TEXT below:

Patterns of Changing Self-esteem

 

   Most all the changes resulting from cross-cultural work, of context, of language and so on, are assaults to self-esteem in some way.  The culture cues about our adequacy (or likely inadequacy) will often be radically different, perhaps even unrecognizable.  It becomes hard to answer “How am I doing?” because the means of feedback, as well as the actual messages differ.  It is difficult to measure our appropriateness or progress in the new.  Expectations for us likely vary in significant ways, most often unknown to us.  We have to ferret out what is expected and what will gain approval.

 

  An extreme example of this loss of moorings is a single missionary who went to South America, met a national on the bus, and within two weeks of landing in the country was wooed into landing in bed with him.

 

  Even when one goes away to do the same job, such as pastoring or teaching, it is not likely practiced in the same way, with the same values and attitudes, the same resources.  One may have to let go of exercising important gifts or areas of training which contribute to a sense of competency.  Loss of resources and compromise of our internal standards of practice can undermine self-esteem, leading to doubt about our own integrity and adequacy.  Our usual tools, standards and criteria for performance may be absent.  The new peer group may conceptualize the profession or job in a radically different way.  The new culture may place our profession or role in a different place in the social hierarchy.  All these require adaptation and sorting out: what is most essential, what can we give up or compromise, what must we cling to in order to remain ourselves?  It becomes hard to see one's self as coping and adaptable given the multiplicity and rapid rate of change.

 

  As mentioned, language acquisition is particularly hard on self-concept and self-esteem.  As educated people prepared for ministry in our own culture, we usually are articulate and skilled in communication.  When the educated and articulate persons enters the new context, where even toddlers surpass him or her in speech for the first couple of years, it is not only humbling but also destructive of self esteem.  Most professionals are reluctant to make mistakes.  Depending on temperament this may be a severe problem in adjustment, since language acquisition consists of multiple mistakes and constant correction.  In our experience of 25 years in missions, the most educated and articulate suffer the most loss of self through the process of language development.  Once gained, of course, mastery can once again enhance self esteem.

 

  Another critical area relating to self esteem is success.  It is hard to see and measure achievements in ministry where long-term and often intangible goals guide us.  It is hard to maintain vision without visible gains.  Uncertain or imperceptible progress creates self doubts.  How do we measure our effectiveness and whether our sacrifices are worth it?  The perpetual unfinished work leads to lack of self-confidence and  sense of achievement.

End of TEXT.
DATASET CONTENT below:

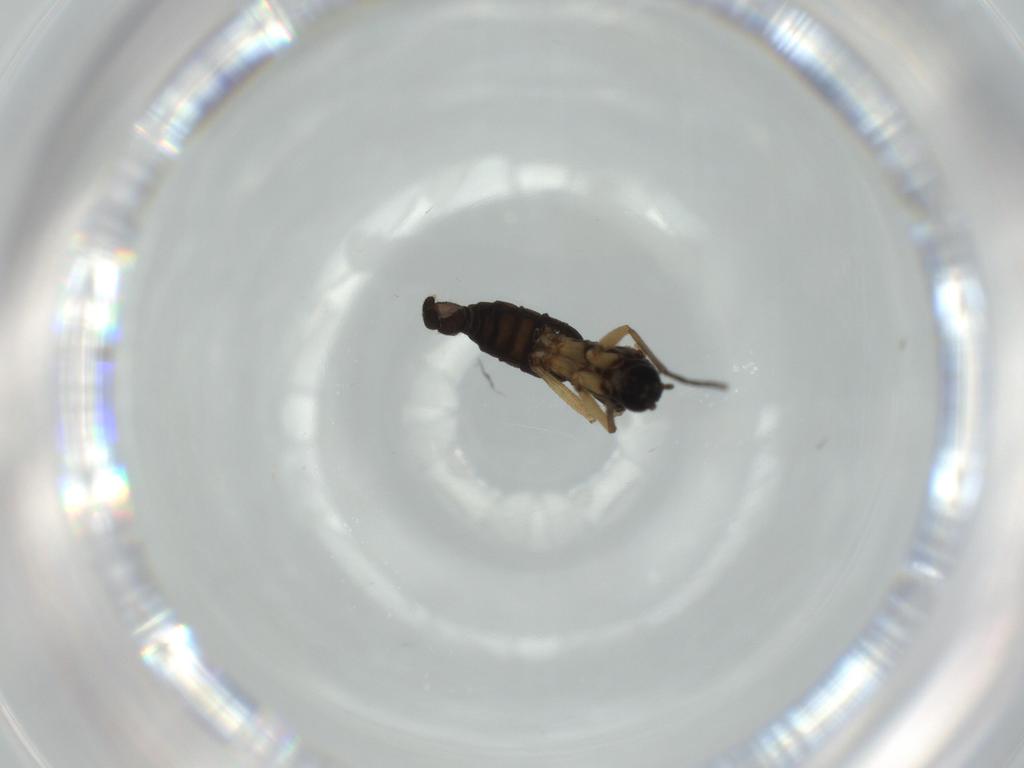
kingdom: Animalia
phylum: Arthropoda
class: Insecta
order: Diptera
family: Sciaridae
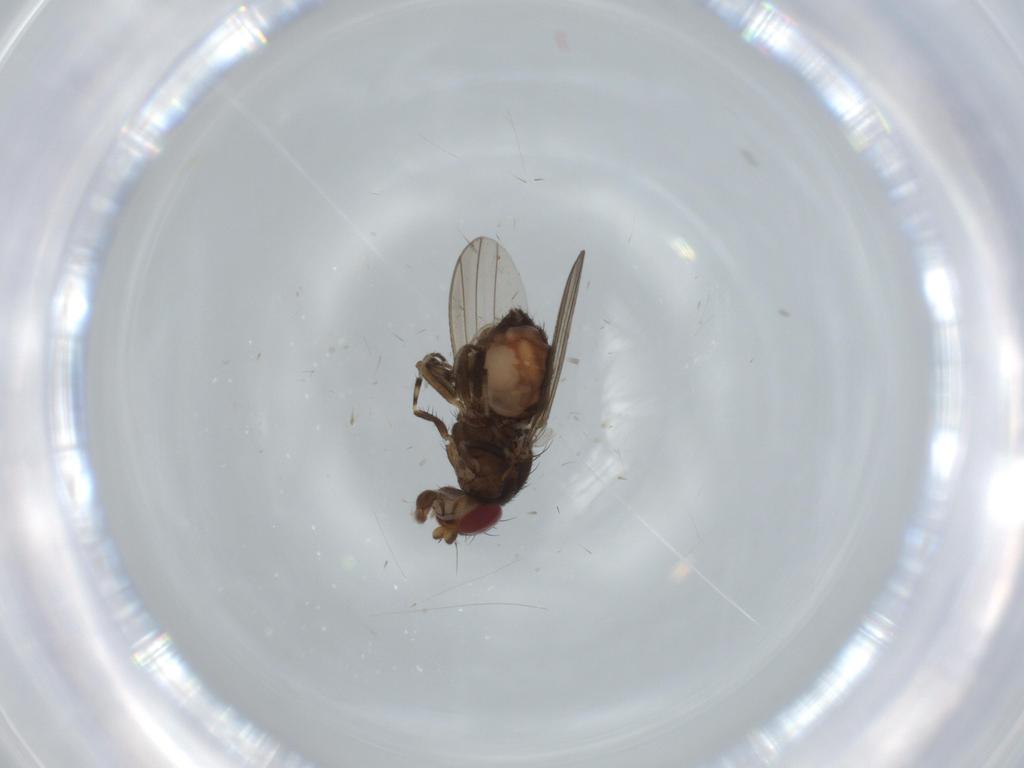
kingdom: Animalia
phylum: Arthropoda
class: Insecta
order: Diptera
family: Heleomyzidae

End of DATASET CONTENT.
DATASET CONTENT below:

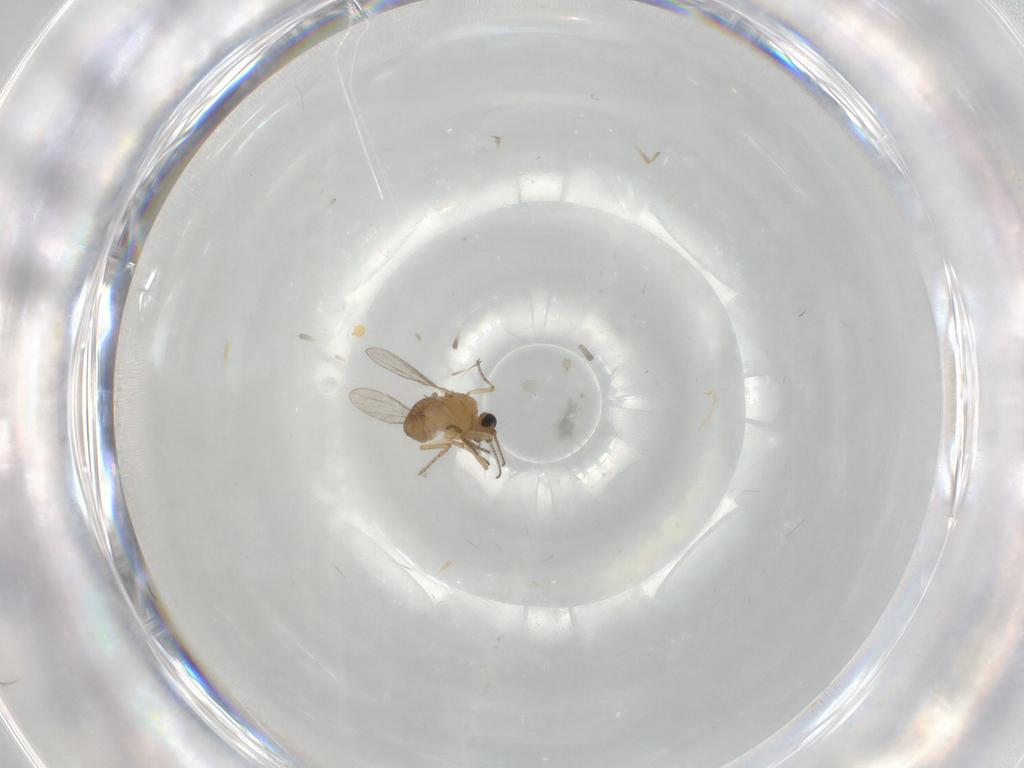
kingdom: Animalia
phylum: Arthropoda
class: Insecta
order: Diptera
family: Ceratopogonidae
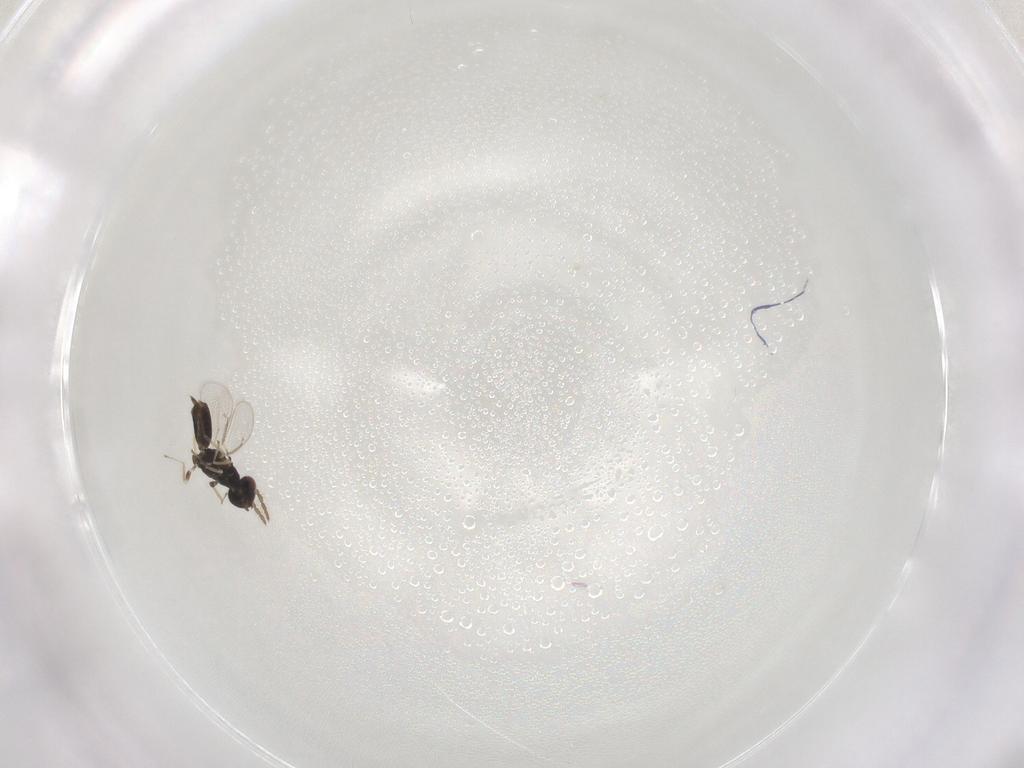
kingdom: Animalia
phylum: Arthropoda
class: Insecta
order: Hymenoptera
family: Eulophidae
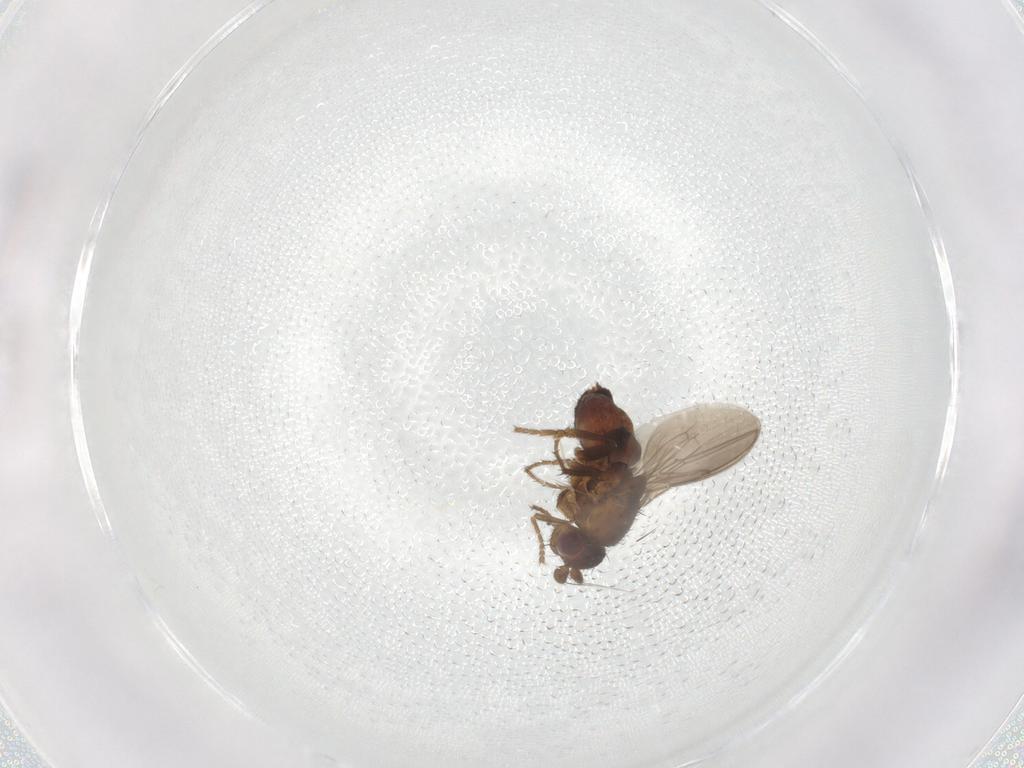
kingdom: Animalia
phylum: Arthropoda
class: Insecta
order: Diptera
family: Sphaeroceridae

End of DATASET CONTENT.

— ASSIGNED TASK A —
According to the text on changing self-esteem, who suffers the most loss of self through language development?
— ASSIGNED TASK B —
Edit the self-esteem text from "Most all the" to "bed with him.", changing "feedback" to "response".
— ASSIGNED TASK C —
Summarize the text on changing self-esteem in two sentences.

— ANSWER SPACE A —
The most educated and articulate people.

— ANSWER SPACE B —
Most all the changes resulting from cross-cultural work, of context, of language and so on, are assaults to self-esteem in some way.  The culture cues about our adequacy (or likely inadequacy) will often be radically different, perhaps even unrecognizable.  It becomes hard to answer “How am I doing?” because the means of response, as well as the actual messages differ.  It is difficult to measure our appropriateness or progress in the new.  Expectations for us likely vary in significant ways, most often unknown to us.  We have to ferret out what is expected and what will gain approval.

 

  An extreme example of this loss of moorings is a single missionary who went to South America, met a national on the bus, and within two weeks of landing in the country was wooed into landing in bed with him.

— ANSWER SPACE C —
Cross-cultural work undermines self-esteem because cues, feedback and expectations differ, and even the same job may be practiced with different values, resources and social standing. Language learning is especially hard on educated, articulate people, and long-term, intangible ministry goals make success hard to measure, which creates self-doubt.